| Exercise |
Could you print every record below exactly as written?

# # # # #

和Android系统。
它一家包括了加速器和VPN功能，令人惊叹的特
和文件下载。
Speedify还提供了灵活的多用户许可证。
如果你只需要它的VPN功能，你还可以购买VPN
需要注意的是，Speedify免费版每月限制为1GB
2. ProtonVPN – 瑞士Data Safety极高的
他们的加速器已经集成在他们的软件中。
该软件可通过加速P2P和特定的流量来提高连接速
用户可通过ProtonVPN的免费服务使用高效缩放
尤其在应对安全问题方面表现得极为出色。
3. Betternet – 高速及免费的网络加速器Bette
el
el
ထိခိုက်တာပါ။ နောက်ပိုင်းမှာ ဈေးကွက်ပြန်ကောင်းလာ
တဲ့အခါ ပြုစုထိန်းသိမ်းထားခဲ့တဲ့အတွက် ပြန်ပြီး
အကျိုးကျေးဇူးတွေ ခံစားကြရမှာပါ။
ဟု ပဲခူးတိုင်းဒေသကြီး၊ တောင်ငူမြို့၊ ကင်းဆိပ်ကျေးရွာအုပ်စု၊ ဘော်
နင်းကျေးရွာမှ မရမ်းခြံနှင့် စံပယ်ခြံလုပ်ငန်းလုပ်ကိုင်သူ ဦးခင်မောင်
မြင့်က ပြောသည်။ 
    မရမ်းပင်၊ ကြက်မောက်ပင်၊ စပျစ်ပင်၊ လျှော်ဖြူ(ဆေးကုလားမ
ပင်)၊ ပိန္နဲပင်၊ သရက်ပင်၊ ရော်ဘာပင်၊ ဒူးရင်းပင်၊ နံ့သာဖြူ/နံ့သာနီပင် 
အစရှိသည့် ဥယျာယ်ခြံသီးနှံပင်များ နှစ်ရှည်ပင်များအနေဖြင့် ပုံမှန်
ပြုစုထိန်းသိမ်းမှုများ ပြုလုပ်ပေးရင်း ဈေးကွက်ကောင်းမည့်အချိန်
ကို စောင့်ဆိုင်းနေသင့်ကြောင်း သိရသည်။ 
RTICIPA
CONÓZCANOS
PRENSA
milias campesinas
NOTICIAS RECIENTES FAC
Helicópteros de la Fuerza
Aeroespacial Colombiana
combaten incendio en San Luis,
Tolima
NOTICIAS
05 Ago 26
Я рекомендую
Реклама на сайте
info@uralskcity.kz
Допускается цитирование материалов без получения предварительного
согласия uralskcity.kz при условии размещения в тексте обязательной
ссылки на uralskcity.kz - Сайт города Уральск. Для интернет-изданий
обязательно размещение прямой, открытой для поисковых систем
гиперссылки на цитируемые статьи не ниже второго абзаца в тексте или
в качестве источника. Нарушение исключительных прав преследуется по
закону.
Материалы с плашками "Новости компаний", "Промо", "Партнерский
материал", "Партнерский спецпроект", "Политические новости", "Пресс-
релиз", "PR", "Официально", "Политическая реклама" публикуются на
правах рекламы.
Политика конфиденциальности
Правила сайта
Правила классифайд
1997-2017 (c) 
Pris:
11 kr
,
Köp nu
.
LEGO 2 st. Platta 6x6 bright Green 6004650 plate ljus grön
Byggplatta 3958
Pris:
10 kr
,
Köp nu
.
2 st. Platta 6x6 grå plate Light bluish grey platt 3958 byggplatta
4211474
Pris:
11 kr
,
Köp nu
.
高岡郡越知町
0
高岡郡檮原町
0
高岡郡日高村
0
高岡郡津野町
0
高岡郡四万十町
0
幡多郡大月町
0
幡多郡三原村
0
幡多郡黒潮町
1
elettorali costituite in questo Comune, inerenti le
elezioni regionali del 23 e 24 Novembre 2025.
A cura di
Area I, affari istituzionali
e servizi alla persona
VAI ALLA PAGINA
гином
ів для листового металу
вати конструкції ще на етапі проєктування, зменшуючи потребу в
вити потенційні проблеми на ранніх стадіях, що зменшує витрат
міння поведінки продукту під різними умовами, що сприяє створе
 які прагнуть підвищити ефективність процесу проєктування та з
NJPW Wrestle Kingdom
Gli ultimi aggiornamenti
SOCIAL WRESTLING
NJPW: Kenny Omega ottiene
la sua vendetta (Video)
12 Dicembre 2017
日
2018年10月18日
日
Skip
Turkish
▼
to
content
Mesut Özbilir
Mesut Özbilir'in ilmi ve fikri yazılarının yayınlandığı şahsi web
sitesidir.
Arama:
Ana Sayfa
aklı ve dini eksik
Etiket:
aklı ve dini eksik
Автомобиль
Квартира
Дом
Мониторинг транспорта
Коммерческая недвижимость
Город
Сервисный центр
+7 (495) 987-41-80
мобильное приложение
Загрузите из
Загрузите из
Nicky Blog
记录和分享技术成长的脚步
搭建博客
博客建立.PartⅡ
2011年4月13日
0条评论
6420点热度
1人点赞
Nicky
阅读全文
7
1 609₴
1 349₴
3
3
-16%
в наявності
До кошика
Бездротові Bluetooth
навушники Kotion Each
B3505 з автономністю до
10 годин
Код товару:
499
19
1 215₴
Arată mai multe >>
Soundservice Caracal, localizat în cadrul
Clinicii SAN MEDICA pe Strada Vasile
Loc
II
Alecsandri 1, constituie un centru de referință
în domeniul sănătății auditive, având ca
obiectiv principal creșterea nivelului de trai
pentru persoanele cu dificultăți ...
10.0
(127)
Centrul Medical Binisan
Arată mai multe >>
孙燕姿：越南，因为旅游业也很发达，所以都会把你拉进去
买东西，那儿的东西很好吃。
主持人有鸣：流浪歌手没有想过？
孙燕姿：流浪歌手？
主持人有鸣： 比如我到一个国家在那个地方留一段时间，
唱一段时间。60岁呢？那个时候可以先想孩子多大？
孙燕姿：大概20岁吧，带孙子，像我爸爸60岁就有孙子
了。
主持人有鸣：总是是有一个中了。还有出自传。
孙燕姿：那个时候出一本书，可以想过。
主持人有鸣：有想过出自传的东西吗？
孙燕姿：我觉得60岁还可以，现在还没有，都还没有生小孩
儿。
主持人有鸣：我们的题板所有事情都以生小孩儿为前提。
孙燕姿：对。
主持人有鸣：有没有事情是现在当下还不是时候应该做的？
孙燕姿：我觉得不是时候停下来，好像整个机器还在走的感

# # # # #

| The answer |
和Android系统。
它一家包括了加速器和VPN功能，令人惊叹的特
和文件下载。
Speedify还提供了灵活的多用户许可证。
如果你只需要它的VPN功能，你还可以购买VPN
需要注意的是，Speedify免费版每月限制为1GB
2. ProtonVPN – 瑞士Data Safety极高的
他们的加速器已经集成在他们的软件中。
该软件可通过加速P2P和特定的流量来提高连接速
用户可通过ProtonVPN的免费服务使用高效缩放
尤其在应对安全问题方面表现得极为出色。
3. Betternet – 高速及免费的网络加速器Bette
el
el
ထိခိုက်တာပါ။ နောက်ပိုင်းမှာ ဈေးကွက်ပြန်ကောင်းလာ
တဲ့အခါ ပြုစုထိန်းသိမ်းထားခဲ့တဲ့အတွက် ပြန်ပြီး
အကျိုးကျေးဇူးတွေ ခံစားကြရမှာပါ။
ဟု ပဲခူးတိုင်းဒေသကြီး၊ တောင်ငူမြို့၊ ကင်းဆိပ်ကျေးရွာအုပ်စု၊ ဘော်
နင်းကျေးရွာမှ မရမ်းခြံနှင့် စံပယ်ခြံလုပ်ငန်းလုပ်ကိုင်သူ ဦးခင်မောင်
မြင့်က ပြောသည်။ 
    မရမ်းပင်၊ ကြက်မောက်ပင်၊ စပျစ်ပင်၊ လျှော်ဖြူ(ဆေးကုလားမ
ပင်)၊ ပိန္နဲပင်၊ သရက်ပင်၊ ရော်ဘာပင်၊ ဒူးရင်းပင်၊ နံ့သာဖြူ/နံ့သာနီပင် 
အစရှိသည့် ဥယျာယ်ခြံသီးနှံပင်များ နှစ်ရှည်ပင်များအနေဖြင့် ပုံမှန်
ပြုစုထိန်းသိမ်းမှုများ ပြုလုပ်ပေးရင်း ဈေးကွက်ကောင်းမည့်အချိန်
ကို စောင့်ဆိုင်းနေသင့်ကြောင်း သိရသည်။ 
RTICIPA
CONÓZCANOS
PRENSA
milias campesinas
NOTICIAS RECIENTES FAC
Helicópteros de la Fuerza
Aeroespacial Colombiana
combaten incendio en San Luis,
Tolima
NOTICIAS
05 Ago 26
Я рекомендую
Реклама на сайте
info@uralskcity.kz
Допускается цитирование материалов без получения предварительного
согласия uralskcity.kz при условии размещения в тексте обязательной
ссылки на uralskcity.kz - Сайт города Уральск. Для интернет-изданий
обязательно размещение прямой, открытой для поисковых систем
гиперссылки на цитируемые статьи не ниже второго абзаца в тексте или
в качестве источника. Нарушение исключительных прав преследуется по
закону.
Материалы с плашками "Новости компаний", "Промо", "Партнерский
материал", "Партнерский спецпроект", "Политические новости", "Пресс-
релиз", "PR", "Официально", "Политическая реклама" публикуются на
правах рекламы.
Политика конфиденциальности
Правила сайта
Правила классифайд
1997-2017 (c) 
Pris:
11 kr
,
Köp nu
.
LEGO 2 st. Platta 6x6 bright Green 6004650 plate ljus grön
Byggplatta 3958
Pris:
10 kr
,
Köp nu
.
2 st. Platta 6x6 grå plate Light bluish grey platt 3958 byggplatta
4211474
Pris:
11 kr
,
Köp nu
.
高岡郡越知町
0
高岡郡檮原町
0
高岡郡日高村
0
高岡郡津野町
0
高岡郡四万十町
0
幡多郡大月町
0
幡多郡三原村
0
幡多郡黒潮町
1
elettorali costituite in questo Comune, inerenti le
elezioni regionali del 23 e 24 Novembre 2025.
A cura di
Area I, affari istituzionali
e servizi alla persona
VAI ALLA PAGINA
гином
ів для листового металу
вати конструкції ще на етапі проєктування, зменшуючи потребу в
вити потенційні проблеми на ранніх стадіях, що зменшує витрат
міння поведінки продукту під різними умовами, що сприяє створе
 які прагнуть підвищити ефективність процесу проєктування та з
NJPW Wrestle Kingdom
Gli ultimi aggiornamenti
SOCIAL WRESTLING
NJPW: Kenny Omega ottiene
la sua vendetta (Video)
12 Dicembre 2017
日
2018年10月18日
日
Skip
Turkish
▼
to
content
Mesut Özbilir
Mesut Özbilir'in ilmi ve fikri yazılarının yayınlandığı şahsi web
sitesidir.
Arama:
Ana Sayfa
aklı ve dini eksik
Etiket:
aklı ve dini eksik
Автомобиль
Квартира
Дом
Мониторинг транспорта
Коммерческая недвижимость
Город
Сервисный центр
+7 (495) 987-41-80
мобильное приложение
Загрузите из
Загрузите из
Nicky Blog
记录和分享技术成长的脚步
搭建博客
博客建立.PartⅡ
2011年4月13日
0条评论
6420点热度
1人点赞
Nicky
阅读全文
7
1 609₴
1 349₴
3
3
-16%
в наявності
До кошика
Бездротові Bluetooth
навушники Kotion Each
B3505 з автономністю до
10 годин
Код товару:
499
19
1 215₴
Arată mai multe >>
Soundservice Caracal, localizat în cadrul
Clinicii SAN MEDICA pe Strada Vasile
Loc
II
Alecsandri 1, constituie un centru de referință
în domeniul sănătății auditive, având ca
obiectiv principal creșterea nivelului de trai
pentru persoanele cu dificultăți ...
10.0
(127)
Centrul Medical Binisan
Arată mai multe >>
孙燕姿：越南，因为旅游业也很发达，所以都会把你拉进去
买东西，那儿的东西很好吃。
主持人有鸣：流浪歌手没有想过？
孙燕姿：流浪歌手？
主持人有鸣： 比如我到一个国家在那个地方留一段时间，
唱一段时间。60岁呢？那个时候可以先想孩子多大？
孙燕姿：大概20岁吧，带孙子，像我爸爸60岁就有孙子
了。
主持人有鸣：总是是有一个中了。还有出自传。
孙燕姿：那个时候出一本书，可以想过。
主持人有鸣：有想过出自传的东西吗？
孙燕姿：我觉得60岁还可以，现在还没有，都还没有生小孩
儿。
主持人有鸣：我们的题板所有事情都以生小孩儿为前提。
孙燕姿：对。
主持人有鸣：有没有事情是现在当下还不是时候应该做的？
孙燕姿：我觉得不是时候停下来，好像整个机器还在走的感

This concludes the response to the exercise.